For one race in Hochfilzen, Austria, organisers shipped in 260,000 cubic feet of snow. But many others have just been cancelled.
Many of the most popular resorts with British tourists have only limited skiing available. This week the Organisation for Economic Cooperation and Development warned that higher temperatures threaten to devastate the economies of European ski-ing resorts.
Elsewhere, a 30,000 pound, 30 tonne ice sculpture of a Christmas tree in the ski resort of Klagenfurt has already melted due to the unseasonably warm weather, eight days after it was unveiled after being carved in a frozen food store's coldroom.
A local tourist office spokesman said: "In a normal winter this would have lasted two months.
And yesterday the U.N's weather agency said in its annual report on the state of the global climate that between1997-2006 the average temperature in the Northern Hemisphere was 0.53 degrees Celsius (0.95 Fahrenheit) warmer than the average for 1961-1990.
"So far the northern hemisphere is warming much more than the southern hemisphere," said expert Omar Baddour.
In the Alps, no snow will ultimately mean massive job losses.
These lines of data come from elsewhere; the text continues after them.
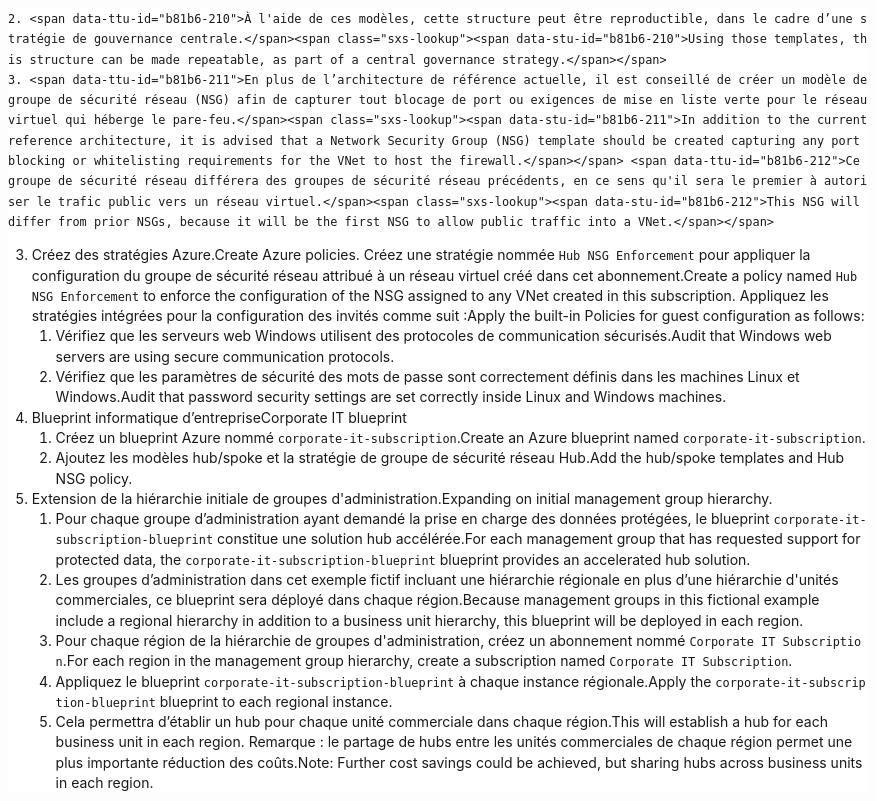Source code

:     2. <span data-ttu-id="b81b6-210">À l'aide de ces modèles, cette structure peut être reproductible, dans le cadre d’une stratégie de gouvernance centrale.</span><span class="sxs-lookup"><span data-stu-id="b81b6-210">Using those templates, this structure can be made repeatable, as part of a central governance strategy.</span></span>
    3. <span data-ttu-id="b81b6-211">En plus de l’architecture de référence actuelle, il est conseillé de créer un modèle de groupe de sécurité réseau (NSG) afin de capturer tout blocage de port ou exigences de mise en liste verte pour le réseau virtuel qui héberge le pare-feu.</span><span class="sxs-lookup"><span data-stu-id="b81b6-211">In addition to the current reference architecture, it is advised that a Network Security Group (NSG) template should be created capturing any port blocking or whitelisting requirements for the VNet to host the firewall.</span></span> <span data-ttu-id="b81b6-212">Ce groupe de sécurité réseau différera des groupes de sécurité réseau précédents, en ce sens qu'il sera le premier à autoriser le trafic public vers un réseau virtuel.</span><span class="sxs-lookup"><span data-stu-id="b81b6-212">This NSG will differ from prior NSGs, because it will be the first NSG to allow public traffic into a VNet.</span></span>
3. <span data-ttu-id="b81b6-213">Créez des stratégies Azure.</span><span class="sxs-lookup"><span data-stu-id="b81b6-213">Create Azure policies.</span></span> <span data-ttu-id="b81b6-214">Créez une stratégie nommée `Hub NSG Enforcement` pour appliquer la configuration du groupe de sécurité réseau attribué à un réseau virtuel créé dans cet abonnement.</span><span class="sxs-lookup"><span data-stu-id="b81b6-214">Create a policy named `Hub NSG Enforcement` to enforce the configuration of the NSG assigned to any VNet created in this subscription.</span></span> <span data-ttu-id="b81b6-215">Appliquez les stratégies intégrées pour la configuration des invités comme suit :</span><span class="sxs-lookup"><span data-stu-id="b81b6-215">Apply the built-in Policies for guest configuration as follows:</span></span>
    1. <span data-ttu-id="b81b6-216">Vérifiez que les serveurs web Windows utilisent des protocoles de communication sécurisés.</span><span class="sxs-lookup"><span data-stu-id="b81b6-216">Audit that Windows web servers are using secure communication protocols.</span></span>
    2. <span data-ttu-id="b81b6-217">Vérifiez que les paramètres de sécurité des mots de passe sont correctement définis dans les machines Linux et Windows.</span><span class="sxs-lookup"><span data-stu-id="b81b6-217">Audit that password security settings are set correctly inside Linux and Windows machines.</span></span>
4. <span data-ttu-id="b81b6-218">Blueprint informatique d’entreprise</span><span class="sxs-lookup"><span data-stu-id="b81b6-218">Corporate IT blueprint</span></span>
    1. <span data-ttu-id="b81b6-219">Créez un blueprint Azure nommé `corporate-it-subscription`.</span><span class="sxs-lookup"><span data-stu-id="b81b6-219">Create an Azure blueprint named `corporate-it-subscription`.</span></span>
    2. <span data-ttu-id="b81b6-220">Ajoutez les modèles hub/spoke et la stratégie de groupe de sécurité réseau Hub.</span><span class="sxs-lookup"><span data-stu-id="b81b6-220">Add the hub/spoke templates and Hub NSG policy.</span></span>
5. <span data-ttu-id="b81b6-221">Extension de la hiérarchie initiale de groupes d'administration.</span><span class="sxs-lookup"><span data-stu-id="b81b6-221">Expanding on initial management group hierarchy.</span></span>
    1. <span data-ttu-id="b81b6-222">Pour chaque groupe d’administration ayant demandé la prise en charge des données protégées, le blueprint `corporate-it-subscription-blueprint` constitue une solution hub accélérée.</span><span class="sxs-lookup"><span data-stu-id="b81b6-222">For each management group that has requested support for protected data, the `corporate-it-subscription-blueprint` blueprint provides an accelerated hub solution.</span></span>
    2. <span data-ttu-id="b81b6-223">Les groupes d’administration dans cet exemple fictif incluant une hiérarchie régionale en plus d’une hiérarchie d'unités commerciales, ce blueprint sera déployé dans chaque région.</span><span class="sxs-lookup"><span data-stu-id="b81b6-223">Because management groups in this fictional example include a regional hierarchy in addition to a business unit hierarchy, this blueprint will be deployed in each region.</span></span>
    3. <span data-ttu-id="b81b6-224">Pour chaque région de la hiérarchie de groupes d'administration, créez un abonnement nommé `Corporate IT Subscription`.</span><span class="sxs-lookup"><span data-stu-id="b81b6-224">For each region in the management group hierarchy, create a subscription named `Corporate IT Subscription`.</span></span>
    4. <span data-ttu-id="b81b6-225">Appliquez le blueprint `corporate-it-subscription-blueprint` à chaque instance régionale.</span><span class="sxs-lookup"><span data-stu-id="b81b6-225">Apply the `corporate-it-subscription-blueprint` blueprint to each regional instance.</span></span>
    5. <span data-ttu-id="b81b6-226">Cela permettra d’établir un hub pour chaque unité commerciale dans chaque région.</span><span class="sxs-lookup"><span data-stu-id="b81b6-226">This will establish a hub for each business unit in each region.</span></span> <span data-ttu-id="b81b6-227">Remarque : le partage de hubs entre les unités commerciales de chaque région permet une plus importante réduction des coûts.</span><span class="sxs-lookup"><span data-stu-id="b81b6-227">Note: Further cost savings could be achieved, but sharing hubs across business units in each region.</span></span>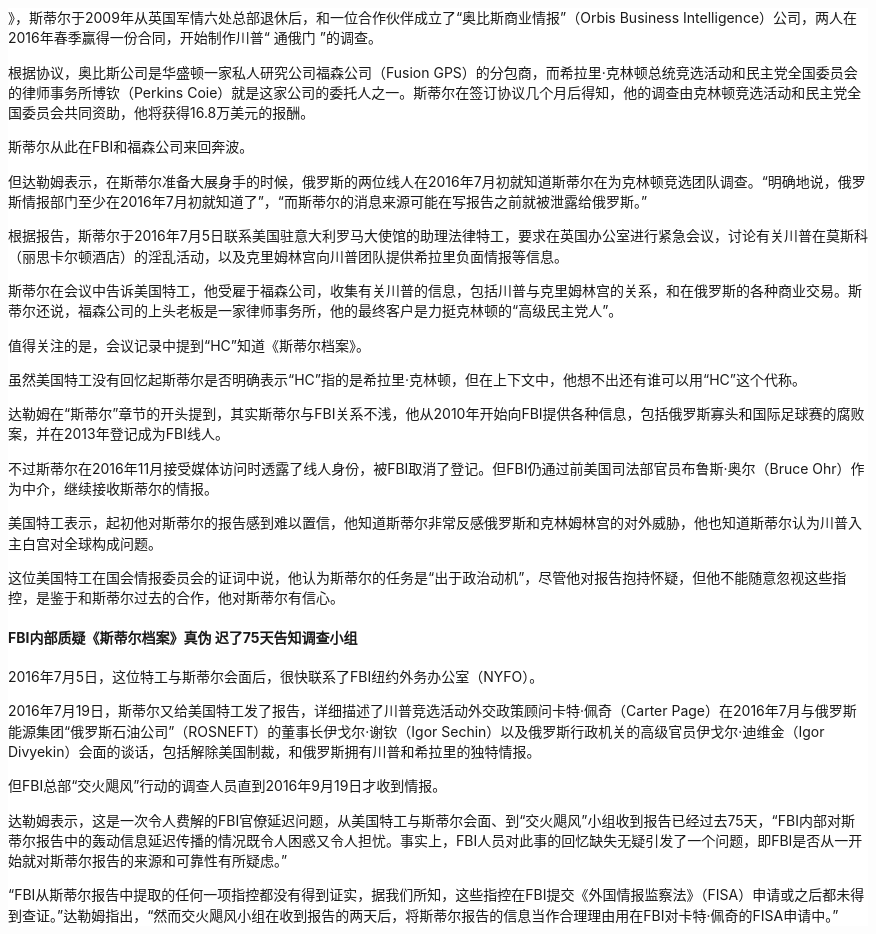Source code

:  》，斯蒂尔于2009年从英国军情六处总部退休后，和一位合作伙伴成立了“奥比斯商业情报”（Orbis Business Intelligence）公司，两人在2016年春季赢得一份合同，开始制作川普“
 <ok href="https://www.epochtimes.com/gb/tag/%E9%80%9A%E4%BF%84%E9%97%A8.html">
  通俄门
 </ok>
 ”的调查。
</p>
<p>
 根据协议，奥比斯公司是华盛顿一家私人研究公司福森公司（Fusion GPS）的分包商，而希拉里‧克林顿总统竞选活动和民主党全国委员会的律师事务所博钦（Perkins Coie）就是这家公司的委托人之一。斯蒂尔在签订协议几个月后得知，他的调查由克林顿竞选活动和民主党全国委员会共同资助，他将获得16.8万美元的报酬。
</p>
<p>
 斯蒂尔从此在FBI和福森公司来回奔波。
</p>
<p>
 但达勒姆表示，在斯蒂尔准备大展身手的时候，俄罗斯的两位线人在2016年7月初就知道斯蒂尔在为克林顿竞选团队调查。“明确地说，俄罗斯情报部门至少在2016年7月初就知道了”，“而斯蒂尔的消息来源可能在写报告之前就被泄露给俄罗斯。”
</p>
<p>
 根据报告，斯蒂尔于2016年7月5日联系美国驻意大利罗马大使馆的助理法律特工，要求在英国办公室进行紧急会议，讨论有关川普在莫斯科（丽思卡尔顿酒店）的淫乱活动，以及克里姆林宫向川普团队提供希拉里负面情报等信息。
</p>
<p>
 斯蒂尔在会议中告诉美国特工，他受雇于福森公司，收集有关川普的信息，包括川普与克里姆林宫的关系，和在俄罗斯的各种商业交易。斯蒂尔还说，福森公司的上头老板是一家律师事务所，他的最终客户是力挺克林顿的“高级民主党人”。
</p>
<p>
 值得关注的是，会议记录中提到“HC”知道《斯蒂尔档案》。
</p>
<p>
 虽然美国特工没有回忆起斯蒂尔是否明确表示“HC”指的是希拉里‧克林顿，但在上下文中，他想不出还有谁可以用“HC”这个代称。
</p>
<p>
 达勒姆在“斯蒂尔”章节的开头提到，其实斯蒂尔与FBI关系不浅，他从2010年开始向FBI提供各种信息，包括俄罗斯寡头和国际足球赛的腐败案，并在2013年登记成为FBI线人。
</p>
<p>
 不过斯蒂尔在2016年11月接受媒体访问时透露了线人身份，被FBI取消了登记。但FBI仍通过前美国司法部官员布鲁斯‧奥尔（Bruce Ohr）作为中介，继续接收斯蒂尔的情报。
</p>
<p>
 美国特工表示，起初他对斯蒂尔的报告感到难以置信，他知道斯蒂尔非常反感俄罗斯和克林姆林宫的对外威胁，他也知道斯蒂尔认为川普入主白宫对全球构成问题。
</p>
<p>
 这位美国特工在国会情报委员会的证词中说，他认为斯蒂尔的任务是“出于政治动机”，尽管他对报告抱持怀疑，但他不能随意忽视这些指控，是鉴于和斯蒂尔过去的合作，他对斯蒂尔有信心。
</p>
<h4>
 FBI内部质疑《斯蒂尔档案》真伪 迟了75天告知调查小组
</h4>
<p>
 2016年7月5日，这位特工与斯蒂尔会面后，很快联系了FBI纽约外务办公室（NYFO）。
</p>
<p>
 2016年7月19日，斯蒂尔又给美国特工发了报告，详细描述了川普竞选活动外交政策顾问卡特‧佩奇（Carter Page）在2016年7月与俄罗斯能源集团“俄罗斯石油公司”（ROSNEFT）的董事长伊戈尔‧谢钦（Igor Sechin）以及俄罗斯行政机关的高级官员伊戈尔‧迪维金（Igor Divyekin）会面的谈话，包括解除美国制裁，和俄罗斯拥有川普和希拉里的独特情报。
</p>
<p>
 但FBI总部“交火飓风”行动的调查人员直到2016年9月19日才收到情报。
</p>
<p>
 达勒姆表示，这是一次令人费解的FBI官僚延迟问题，从美国特工与斯蒂尔会面、到“交火飓风”小组收到报告已经过去75天，“FBI内部对斯蒂尔报告中的轰动信息延迟传播的情况既令人困惑又令人担忧。事实上，FBI人员对此事的回忆缺失无疑引发了一个问题，即FBI是否从一开始就对斯蒂尔报告的来源和可靠性有所疑虑。”
</p>
<p>
 “FBI从斯蒂尔报告中提取的任何一项指控都没有得到证实，据我们所知，这些指控在FBI提交《外国情报监察法》（FISA）申请或之后都未得到查证。”达勒姆指出，“然而交火飓风小组在收到报告的两天后，将斯蒂尔报告的信息当作合理理由用在FBI对卡特‧佩奇的FISA申请中。”
</p>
Alpine tourism plays a key role in the economies of countries with ski resorts with some 60 to 80 million tourists to the region each year, and a total of 160 million days recorded annually by ski lift operators in France, Austria, Switzerland and Germany.
But five World Cup ski races have already been cancelled this year. OPEC's warning came with the news of the cancellation of the women's slalom race in the France Alpine resort town of Megeve because of lack of snow.
Women's races in St. Moritz in Switzerland, men's and women's in Val d'Isere in France, as well as the traditional season-opener in Sölden in Austria at the end of October were also all called off.